ENTRIES SHOWN: Begin

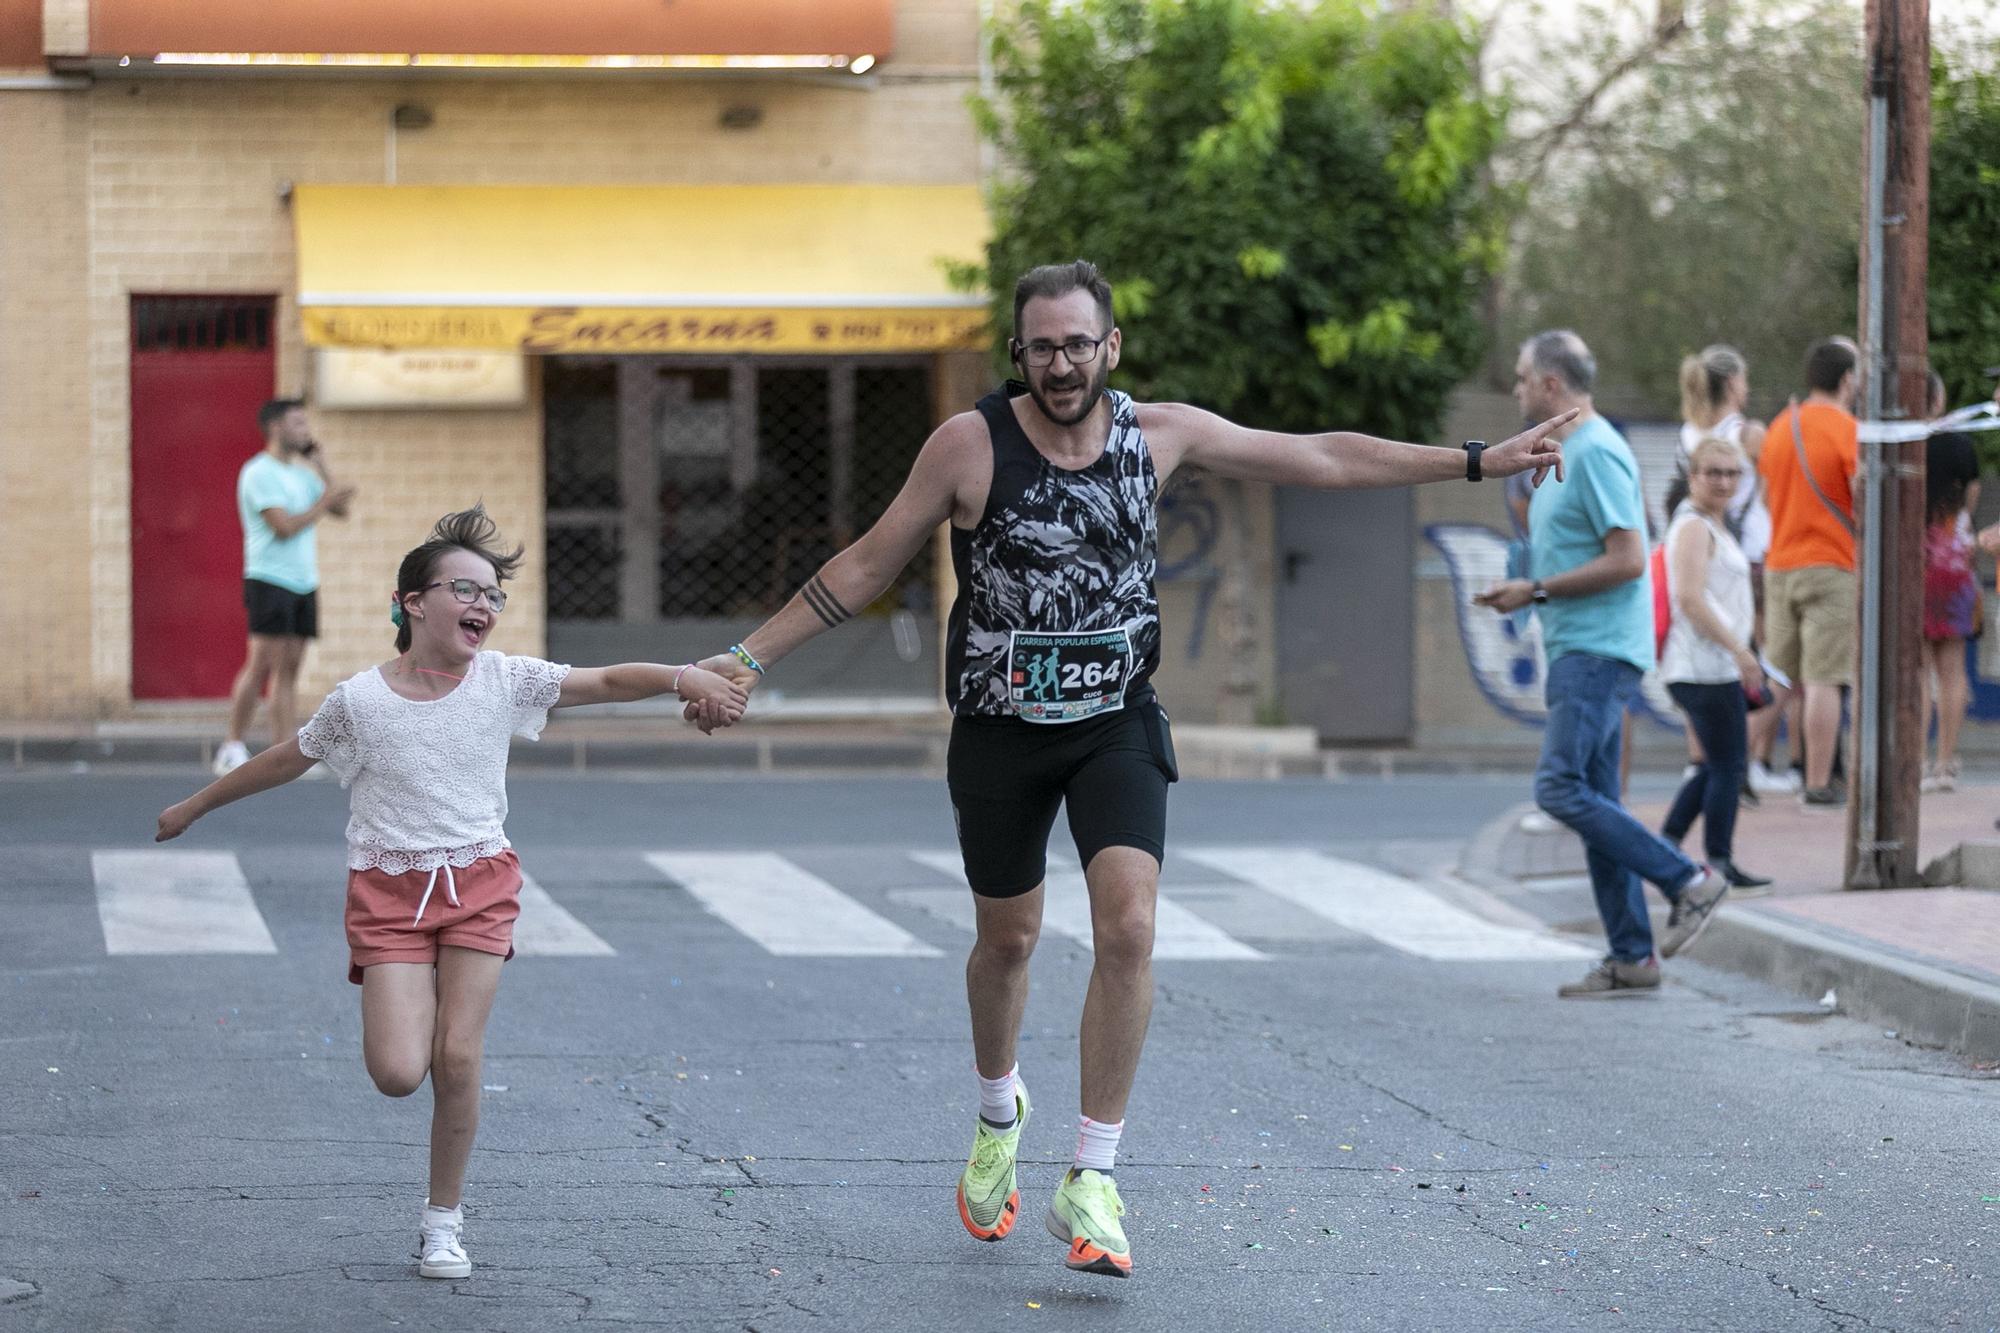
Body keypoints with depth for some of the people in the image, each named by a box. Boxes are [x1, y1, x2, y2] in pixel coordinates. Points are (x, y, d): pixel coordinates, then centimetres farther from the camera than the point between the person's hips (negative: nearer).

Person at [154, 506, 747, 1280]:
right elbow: (287, 760, 9)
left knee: (457, 1061, -5)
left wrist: (686, 677, -29)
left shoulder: (504, 681, -4)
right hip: (390, 893, -1)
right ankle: (407, 1017, 24)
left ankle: (444, 1218, 12)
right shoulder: (360, 701, -7)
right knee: (399, 1073, -15)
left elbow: (607, 681, -10)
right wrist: (193, 808, 20)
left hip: (479, 883, 1)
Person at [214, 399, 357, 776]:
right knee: (262, 664, -12)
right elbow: (284, 526, -17)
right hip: (269, 579, -8)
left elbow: (340, 509, 12)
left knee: (289, 669, 3)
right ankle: (233, 748, -6)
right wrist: (323, 503, -7)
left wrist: (321, 465, 7)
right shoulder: (259, 473, -8)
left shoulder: (302, 473, 18)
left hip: (303, 584, 8)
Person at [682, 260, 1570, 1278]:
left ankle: (1092, 1181, -10)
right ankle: (999, 1115, 44)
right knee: (1006, 940, 13)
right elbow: (870, 563, -3)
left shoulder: (1159, 433, -5)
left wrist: (1478, 462, 4)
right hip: (1000, 729, -1)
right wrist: (751, 657, -6)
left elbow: (1321, 459, 3)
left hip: (1118, 725, 1)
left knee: (1128, 927, -17)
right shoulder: (970, 444, -12)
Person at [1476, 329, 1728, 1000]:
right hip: (1577, 649, 11)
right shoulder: (1566, 453, 19)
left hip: (1599, 650, -11)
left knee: (1560, 787, -17)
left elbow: (1626, 560, -20)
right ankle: (1631, 958, 7)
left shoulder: (1596, 453, -14)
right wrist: (1522, 590, 14)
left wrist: (1536, 591, -15)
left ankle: (1687, 880, -10)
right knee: (1594, 802, 7)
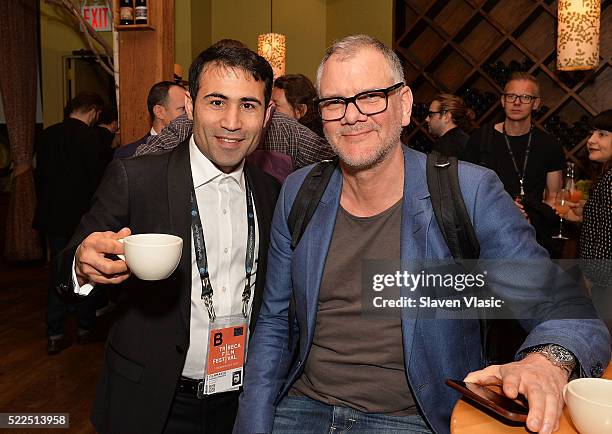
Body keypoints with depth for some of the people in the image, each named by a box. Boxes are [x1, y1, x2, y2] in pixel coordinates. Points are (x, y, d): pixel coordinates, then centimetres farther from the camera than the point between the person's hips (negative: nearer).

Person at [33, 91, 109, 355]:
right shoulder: (91, 138, -16)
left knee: (57, 273, 12)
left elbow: (40, 177, 10)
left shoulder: (47, 135, 3)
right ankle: (85, 328, 22)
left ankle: (54, 335, 15)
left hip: (53, 217, 5)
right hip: (83, 217, -5)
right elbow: (100, 179, -14)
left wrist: (46, 207, 19)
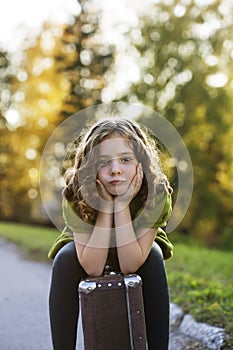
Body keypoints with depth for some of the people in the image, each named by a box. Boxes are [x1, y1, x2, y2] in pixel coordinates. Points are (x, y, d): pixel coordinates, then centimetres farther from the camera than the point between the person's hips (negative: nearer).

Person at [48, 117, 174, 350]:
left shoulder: (155, 192, -31)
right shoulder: (76, 194, -32)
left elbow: (130, 265, -34)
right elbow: (93, 267, -35)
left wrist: (122, 203, -41)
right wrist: (106, 203, -41)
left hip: (135, 254, 1)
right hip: (86, 251, 0)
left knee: (154, 256, -30)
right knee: (65, 260, -30)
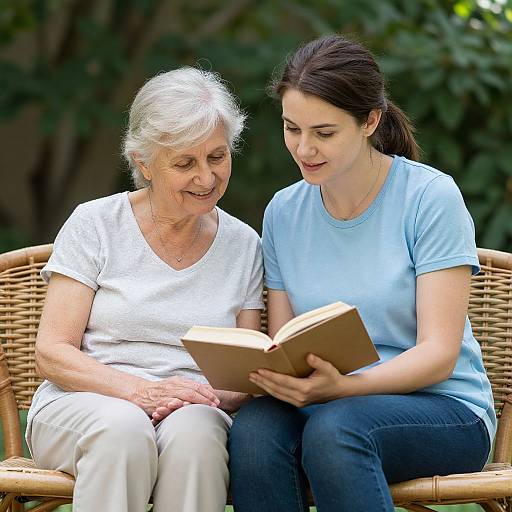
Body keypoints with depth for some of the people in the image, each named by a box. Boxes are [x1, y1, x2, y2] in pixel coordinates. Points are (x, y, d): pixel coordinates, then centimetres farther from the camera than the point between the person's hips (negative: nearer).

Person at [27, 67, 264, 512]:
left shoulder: (243, 246, 11)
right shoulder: (95, 224, 3)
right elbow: (52, 354, -2)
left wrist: (215, 397, -15)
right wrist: (140, 390, -20)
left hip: (197, 412, 1)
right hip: (82, 406, -1)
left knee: (192, 430, -35)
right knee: (122, 426, -37)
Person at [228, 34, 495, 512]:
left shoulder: (431, 197, -7)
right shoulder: (283, 213, 8)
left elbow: (439, 354, -12)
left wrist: (342, 386, -29)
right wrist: (268, 375, -16)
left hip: (444, 410, -4)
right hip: (325, 404, 4)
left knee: (335, 426, -36)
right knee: (254, 425, -31)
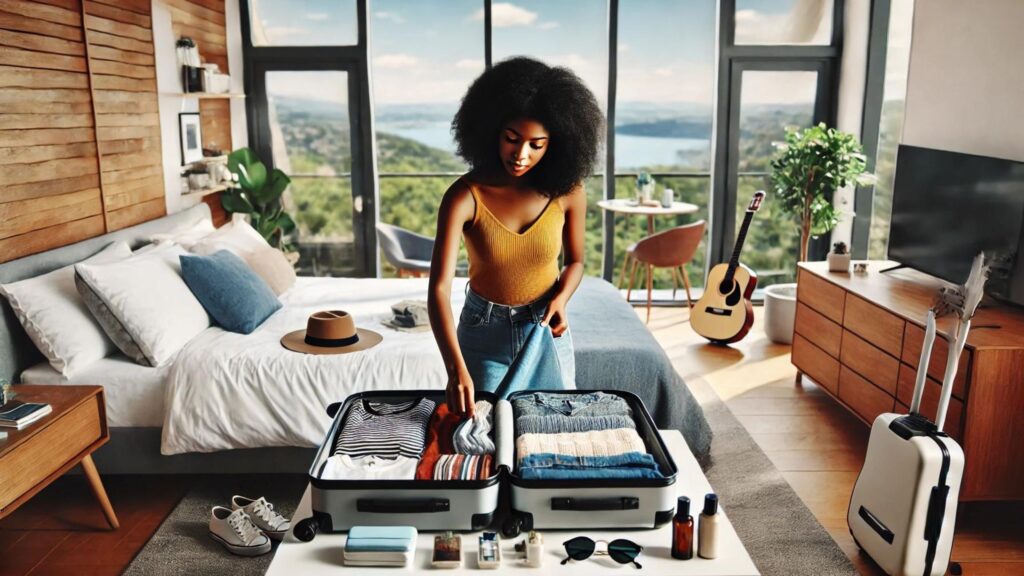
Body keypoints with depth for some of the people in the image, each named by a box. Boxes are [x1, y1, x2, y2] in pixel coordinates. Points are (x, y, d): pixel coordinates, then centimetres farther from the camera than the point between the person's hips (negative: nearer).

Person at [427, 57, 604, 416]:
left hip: (546, 330, 2)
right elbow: (439, 287, -28)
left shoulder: (567, 192, -13)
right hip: (483, 333, -1)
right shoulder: (466, 196, -21)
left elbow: (575, 261, 4)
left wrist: (560, 299, -17)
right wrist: (456, 368, -40)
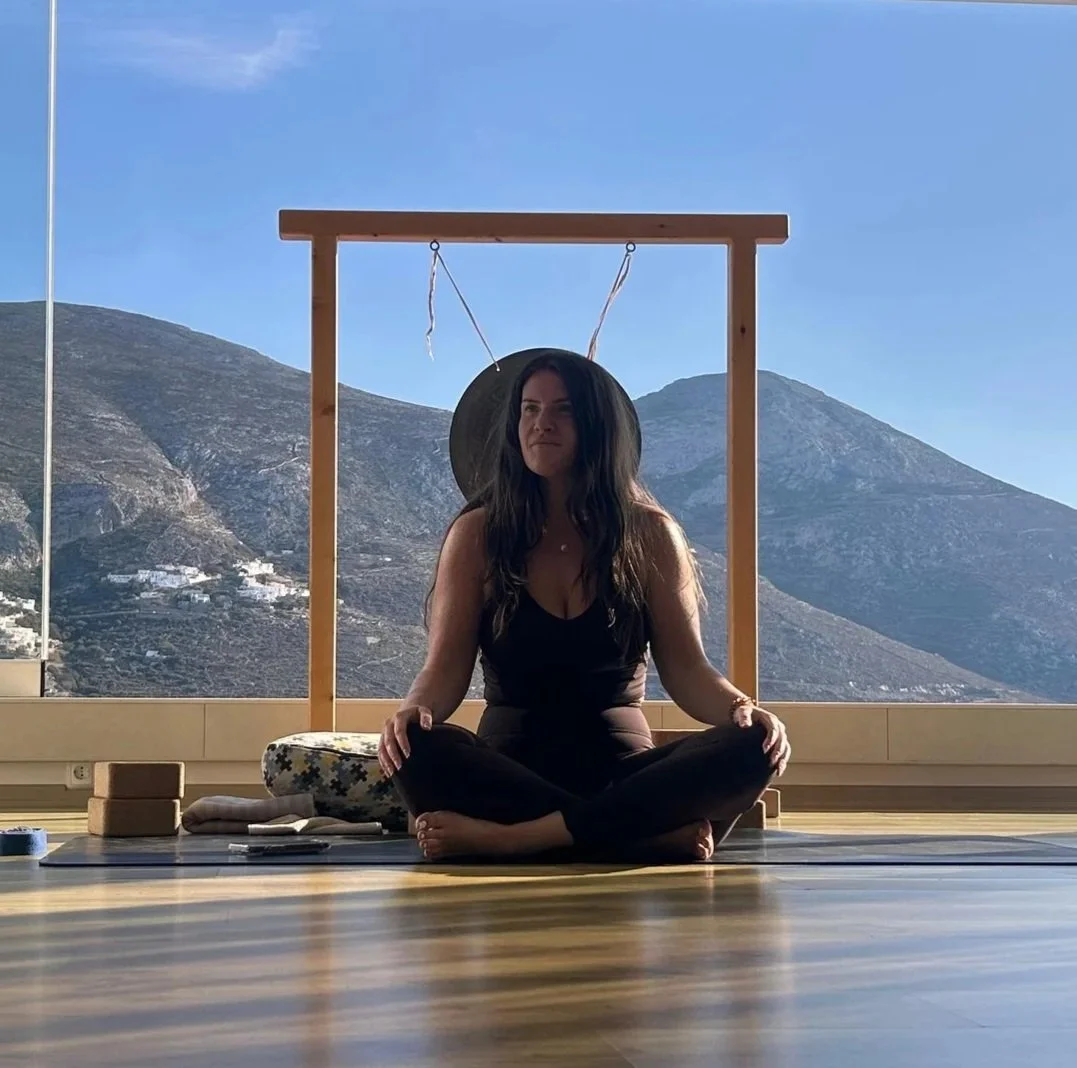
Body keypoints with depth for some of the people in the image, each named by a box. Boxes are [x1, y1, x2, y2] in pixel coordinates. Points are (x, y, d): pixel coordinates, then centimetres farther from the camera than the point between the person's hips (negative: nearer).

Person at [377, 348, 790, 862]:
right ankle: (657, 832, -33)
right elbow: (446, 668, 0)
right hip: (509, 770, -1)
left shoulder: (650, 535, 7)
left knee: (748, 750, -28)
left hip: (621, 770, 1)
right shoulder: (477, 534, 5)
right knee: (420, 749, -34)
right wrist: (413, 710, -25)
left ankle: (507, 837, -34)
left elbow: (686, 669, 4)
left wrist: (742, 708, -19)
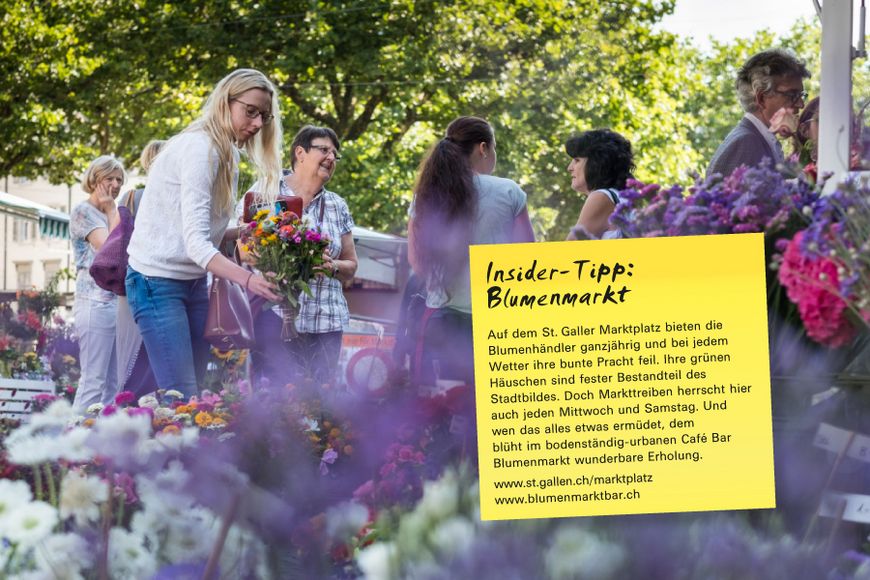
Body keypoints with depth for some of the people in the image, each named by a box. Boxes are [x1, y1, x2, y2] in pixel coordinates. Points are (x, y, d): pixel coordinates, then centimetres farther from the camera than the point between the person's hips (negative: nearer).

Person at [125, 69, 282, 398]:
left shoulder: (226, 153, 10)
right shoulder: (200, 149, -19)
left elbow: (205, 232, 11)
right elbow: (195, 241, -27)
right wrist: (248, 279, -39)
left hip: (193, 281, 9)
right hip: (159, 280, -9)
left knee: (198, 387, 6)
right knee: (181, 398, -14)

ENTRIES SHOWN: End

_AIM OF THE EXERCISE:_ Each line above that has the word "ankle" must be copied.

_OUTPUT OF THE TASK:_
right ankle: (407, 1017, 24)
left ankle: (444, 1218, 12)
right ankle: (233, 748, -6)
left ankle: (1092, 1181, -10)
right ankle: (999, 1115, 44)
right ankle: (1631, 958, 7)
left ankle: (1687, 880, -10)
right ankle: (85, 328, 22)
left ankle: (54, 335, 15)
right ankle: (657, 832, -33)
left ankle: (507, 837, -34)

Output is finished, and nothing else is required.